Hay personas que viven muchos años y pueden seguir influenciando en los demás. El caso del nonagenario Zygmunt Bauman es un referente social que debería ser tenido más en cuenta. Es una persona que tiene cosas que decir y nosotros que escuchar en medio de la desorientación actual sobre lo que debiera ser esencial, política incluida.

Su capacidad logra decir en pocas palabras lo que otros solo barruntamos: «Diariamente contemplamos cómo se hace el mal, cómo se sufre el dolor, pero el desafío que ello representa para nuestros sentimientos morales queda en gran medida sin respuesta. Entre lo que sabemos y lo que podemos hacer hay una brecha que no sabemos superar».

Nos hemos refugiado en la impotencia de creer que, hagamos lo que hagamos, no va a servir de nada: pero hacer o dejar de hacer importa, y mucho, aunque no alcancemos a valorar las consecuencias de asumir nuestra responsabilidad y lo que esto supone para mí y para los demás. A veces, incluso sabiendo exactamente qué hacer en clave de valores éticos, nos perdemos en las responsabilidades de quién debe realizar esa tarea. Y esto vale también para los poderes institucionales que son los primeros que debieran demostrar su compromiso con estándares éticos globales pero su ausencia solo invita a más desorden y al desafecto de la política y los políticos.

Sin valores éticos en la práctica política no puede haber comunidad solidaria de ningún tipo, ni justicia, empeñados en contraponer la individualización y la comunidad, piensa Bauman. Es la mediocridad moral la que acaba por olvidar que la solidaridad se mide por el bienestar de sus miembros más débiles. Hace tan solo veinte años, la crisis humanitaria de los exilados no hubiese podido dar el espectáculo vergonzoso actual simplemente porque la sociedad se hubiese echado encima; hoy, en cambio, el rechazo no tiene consecuencias electorales.

Lo importante es la construcción de actitudes personales y políticas, aquí y ahora, porque lo que hagamos o dejemos de hacer es enormemente trascendente incluso si no alcanzamos a verlo ni a conocer las consecuencias. Esto me recuerda la utopía de Ghandi cuando no se hablaba del «efecto mariposa» y él basaba su modelo de paz en las personas, una a una, no como masa, apoyado en que el daño a un semejante significa dañarnos a todos, y el bien que uno haga nos hace bien a todos.

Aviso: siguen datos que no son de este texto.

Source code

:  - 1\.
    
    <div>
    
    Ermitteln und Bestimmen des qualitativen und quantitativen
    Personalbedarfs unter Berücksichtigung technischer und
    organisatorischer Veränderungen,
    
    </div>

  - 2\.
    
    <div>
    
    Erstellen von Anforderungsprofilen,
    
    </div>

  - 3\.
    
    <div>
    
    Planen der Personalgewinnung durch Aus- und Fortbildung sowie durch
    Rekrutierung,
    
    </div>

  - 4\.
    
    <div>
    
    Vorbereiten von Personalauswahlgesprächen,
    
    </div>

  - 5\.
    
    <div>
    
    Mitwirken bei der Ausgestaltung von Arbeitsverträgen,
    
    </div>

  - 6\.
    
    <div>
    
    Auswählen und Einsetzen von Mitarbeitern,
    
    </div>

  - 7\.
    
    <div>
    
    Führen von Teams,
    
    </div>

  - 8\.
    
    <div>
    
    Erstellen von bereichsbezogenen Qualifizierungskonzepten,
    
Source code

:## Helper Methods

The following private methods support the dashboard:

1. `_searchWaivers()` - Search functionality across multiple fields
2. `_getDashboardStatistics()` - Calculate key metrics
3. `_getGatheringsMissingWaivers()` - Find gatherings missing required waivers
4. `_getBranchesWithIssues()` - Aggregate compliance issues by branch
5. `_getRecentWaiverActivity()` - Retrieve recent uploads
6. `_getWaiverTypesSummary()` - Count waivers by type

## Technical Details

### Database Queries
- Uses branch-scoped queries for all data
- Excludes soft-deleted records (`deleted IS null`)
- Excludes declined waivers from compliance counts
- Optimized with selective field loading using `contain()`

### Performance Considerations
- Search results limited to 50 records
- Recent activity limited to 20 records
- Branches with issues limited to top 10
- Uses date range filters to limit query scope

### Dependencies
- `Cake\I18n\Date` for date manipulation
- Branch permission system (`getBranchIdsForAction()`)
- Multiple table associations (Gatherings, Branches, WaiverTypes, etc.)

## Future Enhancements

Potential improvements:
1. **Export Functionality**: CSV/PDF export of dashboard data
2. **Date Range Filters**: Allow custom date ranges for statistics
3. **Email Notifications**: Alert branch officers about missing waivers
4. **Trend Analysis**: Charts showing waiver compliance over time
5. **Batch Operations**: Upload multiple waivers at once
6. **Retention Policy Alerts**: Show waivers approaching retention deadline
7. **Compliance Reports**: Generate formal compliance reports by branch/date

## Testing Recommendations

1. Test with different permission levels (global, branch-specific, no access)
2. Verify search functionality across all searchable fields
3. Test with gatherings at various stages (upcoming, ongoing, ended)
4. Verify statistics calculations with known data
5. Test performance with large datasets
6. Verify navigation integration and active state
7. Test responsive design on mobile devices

Sin embargo, por miedo, interés o lo que sea, solo ha subido electoralmente el partido que más corrupción lleva encima, seguramente más que todos los demás juntos, tanto en casos como personas. Qué pena da que los buenos gestores políticos con resultados testados y amor a los colores apenas salen diferenciados del barullo colectivo. Mientras tanto, el ciudadano de a pie mira insensible el desprestigio de la política que nos persuade con soluciones individuales a problemas compartidos, viendo como no llega un reparto más justo de la riqueza. Esta realidad significa para el sociólogo Bauman que el progreso ha dejado de ser un discurso que habla de mejorar la vida de todos para convertirse en un discurso de supervivencia personal. Y estoy seguro que esto no va a salirnos gratis.